Linhão do Tucuruí incluirá Amapá no Sistema Interligado Nacional

A ampliação da hidrelétrica Coaracy Nunes será iniciada somente em junho de 2013. A obra viabilizará a construção de um anexo da casa de força para abrigar duas unidades geradoras de energia, o que triplicará a potência com a produção de mais 220 megawatt (MW). É um trabalho que faz parte do projeto de implantação da linha de transmissão Tucuruí-Macapá-Manaus, conhecido como” linhão”, que permitirá a integração dos estados do Amazonas, Amapá e do oeste do Pará ao Sistema Interligado Nacional (SIN).
O projeto foi entregue à Agência Nacional de Energia Elétrica (Aneel) no dia 27 de julho. ”Temos hoje uma casa de força com três unidades geradoras. Vai ser construído um anexo com mais duas unidades geradoras. A produção de energia será triplicada com a potência dessas cinco máquinas”, afirmou o gerente regional da Eletronorte no Amapá, Marcos da Silva Drago durante entrevista à imprensa.
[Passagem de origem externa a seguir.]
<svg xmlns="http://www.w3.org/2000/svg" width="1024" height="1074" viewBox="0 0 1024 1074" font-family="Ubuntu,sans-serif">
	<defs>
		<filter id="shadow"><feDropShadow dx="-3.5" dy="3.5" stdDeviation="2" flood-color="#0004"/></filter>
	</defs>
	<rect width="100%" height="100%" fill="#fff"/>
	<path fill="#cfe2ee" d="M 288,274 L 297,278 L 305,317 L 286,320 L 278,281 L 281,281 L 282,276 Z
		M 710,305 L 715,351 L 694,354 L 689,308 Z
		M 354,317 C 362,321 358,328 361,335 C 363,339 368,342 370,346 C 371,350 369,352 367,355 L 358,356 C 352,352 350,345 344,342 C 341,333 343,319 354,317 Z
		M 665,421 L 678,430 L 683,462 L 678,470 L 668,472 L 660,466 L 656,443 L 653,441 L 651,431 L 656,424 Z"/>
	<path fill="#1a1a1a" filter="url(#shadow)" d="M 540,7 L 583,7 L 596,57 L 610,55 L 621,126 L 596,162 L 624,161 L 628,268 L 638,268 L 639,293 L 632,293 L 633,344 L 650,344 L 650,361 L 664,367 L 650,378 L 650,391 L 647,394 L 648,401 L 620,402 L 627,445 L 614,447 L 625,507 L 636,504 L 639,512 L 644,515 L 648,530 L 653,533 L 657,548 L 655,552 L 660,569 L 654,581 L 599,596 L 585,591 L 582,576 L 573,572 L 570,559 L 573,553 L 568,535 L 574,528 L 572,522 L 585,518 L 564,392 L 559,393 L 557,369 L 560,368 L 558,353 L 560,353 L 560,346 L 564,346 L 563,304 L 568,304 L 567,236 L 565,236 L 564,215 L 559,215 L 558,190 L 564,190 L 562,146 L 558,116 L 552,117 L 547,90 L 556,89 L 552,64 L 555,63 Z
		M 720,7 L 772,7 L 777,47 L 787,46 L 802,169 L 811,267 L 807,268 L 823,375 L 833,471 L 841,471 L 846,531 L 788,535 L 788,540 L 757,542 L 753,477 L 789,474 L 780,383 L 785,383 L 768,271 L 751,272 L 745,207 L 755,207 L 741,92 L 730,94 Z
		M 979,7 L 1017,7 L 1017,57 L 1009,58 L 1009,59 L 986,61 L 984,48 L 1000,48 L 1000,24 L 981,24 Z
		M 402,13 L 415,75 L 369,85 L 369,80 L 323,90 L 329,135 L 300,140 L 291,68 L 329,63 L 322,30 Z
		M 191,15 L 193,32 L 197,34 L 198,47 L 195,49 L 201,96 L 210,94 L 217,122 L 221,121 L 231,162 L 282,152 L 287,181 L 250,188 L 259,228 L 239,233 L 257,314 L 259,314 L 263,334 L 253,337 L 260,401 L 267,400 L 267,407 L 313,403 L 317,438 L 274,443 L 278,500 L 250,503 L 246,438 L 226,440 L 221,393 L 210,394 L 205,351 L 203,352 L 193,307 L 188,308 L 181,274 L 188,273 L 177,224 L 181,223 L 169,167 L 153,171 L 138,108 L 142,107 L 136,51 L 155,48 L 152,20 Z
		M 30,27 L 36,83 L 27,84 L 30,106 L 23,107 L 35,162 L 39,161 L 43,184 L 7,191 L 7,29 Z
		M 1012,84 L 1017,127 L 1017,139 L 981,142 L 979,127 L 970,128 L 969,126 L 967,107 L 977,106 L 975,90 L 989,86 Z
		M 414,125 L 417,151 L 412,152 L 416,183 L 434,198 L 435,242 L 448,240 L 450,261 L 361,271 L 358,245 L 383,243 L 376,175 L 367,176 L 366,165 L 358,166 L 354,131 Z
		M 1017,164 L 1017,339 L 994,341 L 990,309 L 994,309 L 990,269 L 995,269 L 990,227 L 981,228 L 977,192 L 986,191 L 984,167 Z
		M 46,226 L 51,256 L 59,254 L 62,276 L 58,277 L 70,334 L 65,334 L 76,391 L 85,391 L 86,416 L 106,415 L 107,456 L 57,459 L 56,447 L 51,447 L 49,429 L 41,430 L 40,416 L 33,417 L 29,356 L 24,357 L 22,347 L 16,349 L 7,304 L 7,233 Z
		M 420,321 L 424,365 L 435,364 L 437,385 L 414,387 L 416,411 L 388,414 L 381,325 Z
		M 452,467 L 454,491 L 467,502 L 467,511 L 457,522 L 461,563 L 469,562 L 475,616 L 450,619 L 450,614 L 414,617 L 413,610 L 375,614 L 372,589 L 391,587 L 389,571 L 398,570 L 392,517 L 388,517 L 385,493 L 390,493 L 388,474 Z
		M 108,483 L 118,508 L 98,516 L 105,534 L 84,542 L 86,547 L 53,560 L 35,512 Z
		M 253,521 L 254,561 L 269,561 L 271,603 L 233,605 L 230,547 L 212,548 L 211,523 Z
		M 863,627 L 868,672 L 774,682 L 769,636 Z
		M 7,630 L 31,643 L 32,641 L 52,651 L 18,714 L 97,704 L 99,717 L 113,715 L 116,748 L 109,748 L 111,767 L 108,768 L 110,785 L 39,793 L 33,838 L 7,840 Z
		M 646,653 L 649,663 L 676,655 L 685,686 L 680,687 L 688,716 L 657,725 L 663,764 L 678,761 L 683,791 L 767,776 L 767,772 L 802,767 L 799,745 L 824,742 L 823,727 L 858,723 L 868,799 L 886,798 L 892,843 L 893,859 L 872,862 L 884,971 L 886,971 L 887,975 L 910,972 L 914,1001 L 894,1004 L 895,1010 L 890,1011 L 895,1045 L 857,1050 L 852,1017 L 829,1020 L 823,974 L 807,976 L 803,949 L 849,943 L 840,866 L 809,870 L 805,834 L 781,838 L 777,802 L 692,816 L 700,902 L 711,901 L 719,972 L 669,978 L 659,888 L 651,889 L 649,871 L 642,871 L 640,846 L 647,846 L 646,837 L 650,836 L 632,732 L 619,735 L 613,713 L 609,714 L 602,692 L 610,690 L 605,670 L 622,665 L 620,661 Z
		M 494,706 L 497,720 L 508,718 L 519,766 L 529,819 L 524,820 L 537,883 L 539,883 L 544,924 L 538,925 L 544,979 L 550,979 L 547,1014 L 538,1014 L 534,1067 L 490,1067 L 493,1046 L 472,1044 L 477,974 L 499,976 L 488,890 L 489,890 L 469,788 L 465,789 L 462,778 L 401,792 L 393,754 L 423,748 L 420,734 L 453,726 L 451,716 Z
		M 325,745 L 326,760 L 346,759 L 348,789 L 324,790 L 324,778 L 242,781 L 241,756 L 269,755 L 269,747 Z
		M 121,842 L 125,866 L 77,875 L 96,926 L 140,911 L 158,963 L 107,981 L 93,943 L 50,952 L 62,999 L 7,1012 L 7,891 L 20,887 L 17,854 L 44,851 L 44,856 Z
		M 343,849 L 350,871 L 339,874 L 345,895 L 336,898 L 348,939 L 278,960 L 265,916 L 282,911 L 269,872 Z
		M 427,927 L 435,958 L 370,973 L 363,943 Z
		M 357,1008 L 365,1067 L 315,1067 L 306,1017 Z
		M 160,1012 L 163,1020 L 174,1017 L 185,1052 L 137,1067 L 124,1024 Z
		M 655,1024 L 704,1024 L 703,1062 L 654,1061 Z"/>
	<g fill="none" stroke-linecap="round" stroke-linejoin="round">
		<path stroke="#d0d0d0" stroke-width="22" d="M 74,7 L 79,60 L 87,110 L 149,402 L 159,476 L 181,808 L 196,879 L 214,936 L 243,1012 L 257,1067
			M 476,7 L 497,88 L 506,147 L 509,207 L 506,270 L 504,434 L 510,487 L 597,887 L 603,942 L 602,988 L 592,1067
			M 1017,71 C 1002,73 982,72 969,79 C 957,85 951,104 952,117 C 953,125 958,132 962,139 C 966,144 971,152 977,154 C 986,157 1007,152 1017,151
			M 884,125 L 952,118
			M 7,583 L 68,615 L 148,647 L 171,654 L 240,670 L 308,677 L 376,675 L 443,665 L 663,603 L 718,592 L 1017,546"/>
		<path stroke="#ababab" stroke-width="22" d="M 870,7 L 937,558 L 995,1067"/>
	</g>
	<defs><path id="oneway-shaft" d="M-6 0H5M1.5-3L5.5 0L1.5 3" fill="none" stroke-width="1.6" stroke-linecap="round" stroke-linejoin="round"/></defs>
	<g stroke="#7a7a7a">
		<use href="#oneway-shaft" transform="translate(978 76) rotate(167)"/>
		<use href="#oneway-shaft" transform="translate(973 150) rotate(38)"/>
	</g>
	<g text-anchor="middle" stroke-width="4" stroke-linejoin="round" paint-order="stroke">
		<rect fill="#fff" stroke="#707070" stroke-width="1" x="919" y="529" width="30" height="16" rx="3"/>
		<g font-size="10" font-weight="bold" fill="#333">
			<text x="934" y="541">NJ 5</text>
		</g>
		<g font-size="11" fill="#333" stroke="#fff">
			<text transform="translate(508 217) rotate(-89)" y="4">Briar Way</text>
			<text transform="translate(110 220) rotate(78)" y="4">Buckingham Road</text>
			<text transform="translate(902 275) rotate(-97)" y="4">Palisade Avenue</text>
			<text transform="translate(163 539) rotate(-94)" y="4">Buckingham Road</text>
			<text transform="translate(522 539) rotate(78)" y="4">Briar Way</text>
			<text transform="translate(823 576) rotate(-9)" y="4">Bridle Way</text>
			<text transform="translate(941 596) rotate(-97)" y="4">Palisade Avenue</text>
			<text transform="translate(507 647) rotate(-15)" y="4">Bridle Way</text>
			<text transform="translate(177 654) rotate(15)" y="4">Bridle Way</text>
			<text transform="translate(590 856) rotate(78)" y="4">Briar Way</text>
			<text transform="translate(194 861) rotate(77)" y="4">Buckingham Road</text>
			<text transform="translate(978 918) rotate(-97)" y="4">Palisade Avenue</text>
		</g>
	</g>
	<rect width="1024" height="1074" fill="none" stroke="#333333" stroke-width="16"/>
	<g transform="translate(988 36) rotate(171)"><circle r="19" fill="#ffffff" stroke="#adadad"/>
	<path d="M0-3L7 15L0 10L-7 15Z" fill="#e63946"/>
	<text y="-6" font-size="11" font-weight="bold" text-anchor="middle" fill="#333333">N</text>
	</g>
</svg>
A ampliação da hidrelétrica ainda se encontra no processo de solicitação de autorização da Agência Nacional de Energia Elétrica (Aneel). Já estão em construção as subestações que farão a conexão com o linhão. Atualmente a hidrelétrica de Coaracy Nunes transmite toda a energia gerada à subestação de Santana, que por sua vez será conectada à subestação de Macapá, que vai ser interligada ao linhão de Tucuruí.
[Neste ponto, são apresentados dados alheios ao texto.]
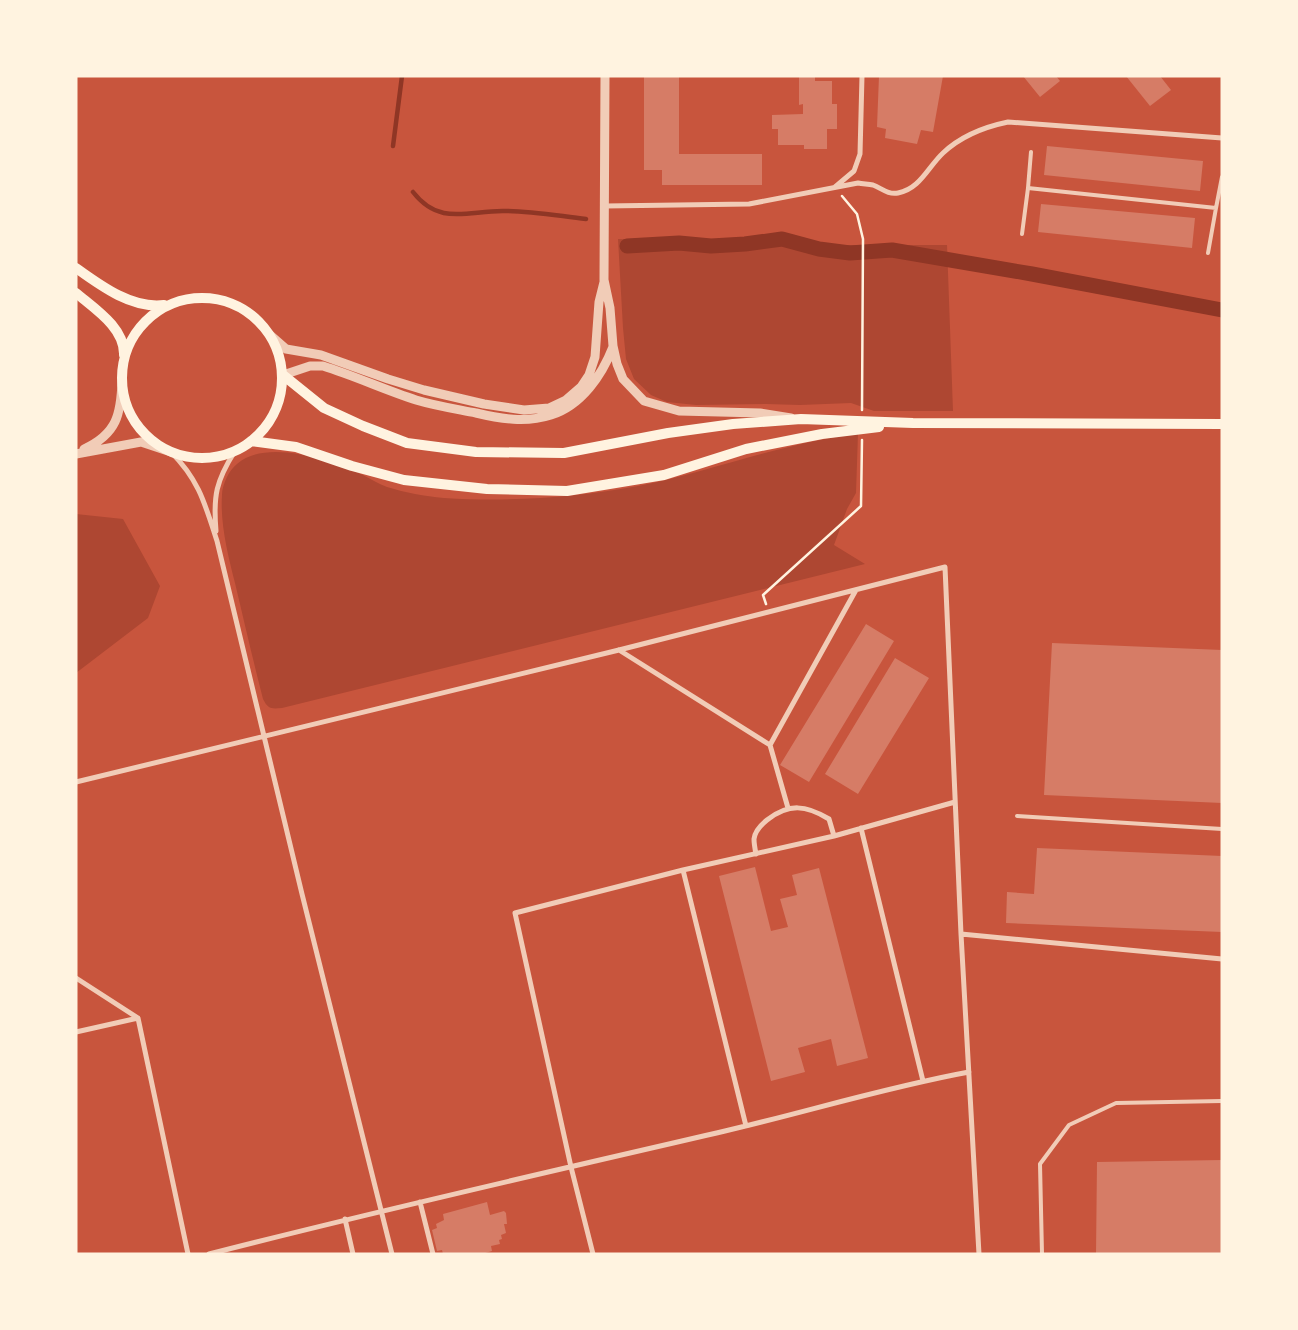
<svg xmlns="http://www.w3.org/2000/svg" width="1298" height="1330" viewBox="0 0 1298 1330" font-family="Signika,sans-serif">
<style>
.green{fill:#ae4732}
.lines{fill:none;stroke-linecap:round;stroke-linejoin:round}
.stream{stroke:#8f3625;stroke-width:4.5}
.canal{stroke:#8f3625;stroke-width:15}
.building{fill:#d67c66}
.path{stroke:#fff3e0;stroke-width:2.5}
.service{stroke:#f1ccb7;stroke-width:4}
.minor{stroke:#f1ccb7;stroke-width:5}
.tertiary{stroke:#f1ccb7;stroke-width:9}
.secondary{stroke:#fff3e0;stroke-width:10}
</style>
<rect width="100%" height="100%" fill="#c8553d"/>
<path class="green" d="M 787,236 L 816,245 L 947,245 L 953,411 L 874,411 L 851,403 L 800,405 L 766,404 L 696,405 L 667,402 L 651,395 L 634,379 L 626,359 L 623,328 L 618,239 L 712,242 Z
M 858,433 L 856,493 L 847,509 L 834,545 L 865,564 L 282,708 C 271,709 268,709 263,699 C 253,660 244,621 235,583 C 228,555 220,524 222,495 C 222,485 229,470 237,464 C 266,438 332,460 363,475 C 371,479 379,484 387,487 C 406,493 424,496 444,498 C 508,502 575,498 638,486 C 689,476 738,459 789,447 C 812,441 835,437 858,433 Z
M 76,514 L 123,519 L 160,586 L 148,618 L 76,673 Z"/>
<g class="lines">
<path class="stream" d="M 393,146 L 402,76
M 413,192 C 440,227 469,210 505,211 C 532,211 559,216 586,219"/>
<path class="canal" d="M 627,246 L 679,243 L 711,246 L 745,244 L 782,239 L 819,249 L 850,253 L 892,250 L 1032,274 L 1222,310"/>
</g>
<path class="building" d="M 644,76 L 679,76 L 679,154 L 762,154 L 762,185 L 662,185 L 662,170 L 644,170 Z
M 799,76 L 815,76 L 815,81 L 832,81 L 832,104 L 837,104 L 837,129 L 827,129 L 827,149 L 804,149 L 804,145 L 778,145 L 778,129 L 772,129 L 772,115 L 803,114 L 803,104 L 799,105 Z
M 879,76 L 943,76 L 933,132 L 921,130 L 917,144 L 885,138 L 886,129 L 877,127 Z
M 1023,76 L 1056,76 L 1060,81 L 1040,97 Z
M 1126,76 L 1160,76 L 1171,90 L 1150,106 Z
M 1047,146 L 1203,161 L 1200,191 L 1044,175 Z
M 1041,204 L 1195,218 L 1192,248 L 1038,232 Z
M 866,624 L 894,641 L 809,782 L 780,765 Z
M 1052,643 L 1222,650 L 1222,803 L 1044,795 Z
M 895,658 L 929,678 L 858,794 L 825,774 Z
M 1037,848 L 1222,856 L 1222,932 L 1006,923 L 1007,892 L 1034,894 Z
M 755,867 L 771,931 L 788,927 L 780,899 L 797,895 L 792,875 L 819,868 L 868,1058 L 837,1066 L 831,1039 L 798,1048 L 805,1072 L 771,1081 L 719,876 Z
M 1222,1160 L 1222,1254 L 1096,1254 L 1097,1162 Z
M 487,1202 L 490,1215 L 504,1211 L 506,1213 L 507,1224 L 504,1224 L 506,1233 L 501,1235 L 502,1239 L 499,1240 L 500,1244 L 491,1246 L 492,1251 L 482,1254 L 443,1254 L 442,1250 L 437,1251 L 432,1230 L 437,1228 L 436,1224 L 444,1220 L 443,1214 Z"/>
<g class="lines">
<path class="path" d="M 842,196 L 857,214 L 863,239 L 862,410
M 766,604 L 763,595 L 861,506 L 862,440"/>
<path class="service" d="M 1031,152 L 1028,188 L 1216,208 L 1222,177
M 1022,234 L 1028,188
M 1208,253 L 1216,208
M 1017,816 L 1222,829
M 1042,1254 L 1040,1164 L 1069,1125 L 1116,1103 L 1222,1101"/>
<path class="minor" d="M 835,187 L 854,171 L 860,154 L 862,76
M 605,206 L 749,204 L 858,183 C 863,184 868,184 873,185 C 881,188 888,195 898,193 C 920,189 928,167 943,153 C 961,136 984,127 1008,122 L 1222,138
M 171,452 C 199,480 205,504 217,541 L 302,894 L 392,1254
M 216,531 C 213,496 216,481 235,451
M 619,650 L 770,745 L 788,808
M 770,745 L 856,590
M 76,782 L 619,650 L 945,567 L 961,934 L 979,1254
M 861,828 L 923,1081
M 756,854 C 755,849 754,843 754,839 C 755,831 762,824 767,820 C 789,803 806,805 829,819 L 834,836
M 683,870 L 746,1126
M 961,934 L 1222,959
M 76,978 L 138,1018 L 188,1254
M 76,1032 L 138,1018
M 420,1202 L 433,1254
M 345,1219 L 353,1254
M 209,1254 C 380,1210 553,1171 725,1131 C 806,1112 887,1087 969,1072
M 593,1254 L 571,1167 L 515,913 L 683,870 L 834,836 L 955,802"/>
<path class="tertiary" d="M 605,76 L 604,280 L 610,308 L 613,346 L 617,364 L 623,379 L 644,401 L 679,411 L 760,413 L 791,418
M 270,335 L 286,349 L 321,355 L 388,379 L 424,390 L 484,404 L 524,410 L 549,408 L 566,400 L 581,387 L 589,375 L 595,357 L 599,302 L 604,282
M 283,375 L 310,366 L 323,366 C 355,376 385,390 416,400 C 436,406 456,409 476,413 C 501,419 526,423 551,415 C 582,405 602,375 613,347
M 84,449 C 117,434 121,414 122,381
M 76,454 L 141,442 L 171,452"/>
<path class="secondary" d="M 76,268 C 101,286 132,309 164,305
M 76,293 C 95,309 125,328 124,355
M122 378a80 80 0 1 1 160 0a80 80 0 1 1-160 0Z
M 283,375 L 324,408 L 363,426 L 407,443 L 476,452 L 564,453 L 668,433 L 733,424 L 801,419 L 913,423 L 1222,424
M 251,441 L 296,447 L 352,466 L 404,480 L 487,489 L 567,491 L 664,475 L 746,449 L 822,434 L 879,427"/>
</g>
<rect width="1298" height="1330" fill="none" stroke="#fff3e0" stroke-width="155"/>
</svg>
“Vai estar tudo conectado, ou seja, a energia sai de Coaracy Nunes, chega na subestação de Santana que será interligada por meio de um cabo à subestação da empresa que está construindo o linhão de Tucuruí”, explicou Marcos Drago. “Estimamos que até dezembro deste ano a Aneel conceda essa autorização. A partir daí a Eletronorte dará entrada do projeto nos órgãos ambientais. Com a licença ambiental vamos começar a licitar a obra”.
A Usina de Coaracy Nunes tem hoje 78 MW de potência, que poderão ser escoados após a interligação do Estado do Amapá ao SIN por meio do linhão Tucuruí-Macapá-Manaus, cujas obras estão em andamento. O investimento é de aproximadamente R$ 550 milhões. A segunda etapa ou segunda casa de força de Coaracy Nunes destaca-se pelo reduzido impacto ambiental, já que serão necessárias intervenções simples e completamente localizadas dentro da área da própria usina, administrada pela Eletrobras Eletronorte.